Furthermore, the witnesses, too, are human beings. Mostly, they are illiterate, exhausted, pressurised, frightened, in grief and deep sorrow. We bring them to their knees to forget everything and give evidence regardless of how much shocked their minds are. It sometimes gets humanly impossible for both the client and his lawyer to be prepared in haste for trials. Nonetheless, a lawyer may also fail to fulfil his job efficiently, which is to protect his client’s interest. To get his client familiar with the court’s proceedings along with its culture and norms, it often becomes impossible for a desperate complainant and witnesses. Official witnesses, known as court witnesses, are also a part and parcel of the system. Mostly, they are police officials or doctors. The public prosecutors are the ones who are at the helm of trial work. Because of a huge number of cases, it has been observed that they cannot effectively prepare these witnesses. These hurdles may result in a substantial miscarriage of justice.

Last but not least, a balanced approach is required amid expeditious justice and a fair trial. And one should not forget the former approach is the principle of the policy of a state, and the latter one is a fundamental right. Besides this, the technical quantitative time-bound approach towards “inexpensive and expeditious justice” of article 37 (d) of Constitution of Islamic Republic of Pakistan, 1973, by putting at peril the confidence of citizens and lawyers over MCTCs, their working capacities and efficiencies, without resorting to the reforms of the old-fashioned, precarious and shaky investigating institution-Police reforms. By bounding and cheering the courts for their high disposal rate and in the same vein giving it the only least possible meaning of “inexpensive and expeditious justice”, is a big question mark.
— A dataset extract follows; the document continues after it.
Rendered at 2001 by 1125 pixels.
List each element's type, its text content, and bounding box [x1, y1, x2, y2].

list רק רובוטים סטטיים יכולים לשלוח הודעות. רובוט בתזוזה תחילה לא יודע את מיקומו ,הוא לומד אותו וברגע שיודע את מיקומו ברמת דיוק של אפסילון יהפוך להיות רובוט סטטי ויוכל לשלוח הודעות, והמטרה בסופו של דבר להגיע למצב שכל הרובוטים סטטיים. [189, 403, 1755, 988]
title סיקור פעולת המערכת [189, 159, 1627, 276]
Because this question emanates from the golden words of Lord Chief Justice Hewart in McCarthy’s case in 1924 that “Justice should not only be done but should manifestly and undoubtedly be seen to be done.”

These words were uttered nearly a hundred years ago, but they are still the guiding grundnorm in the safe administration of justice; calling for a balanced approach amid the right to a fair trial and speedy disposal of cases.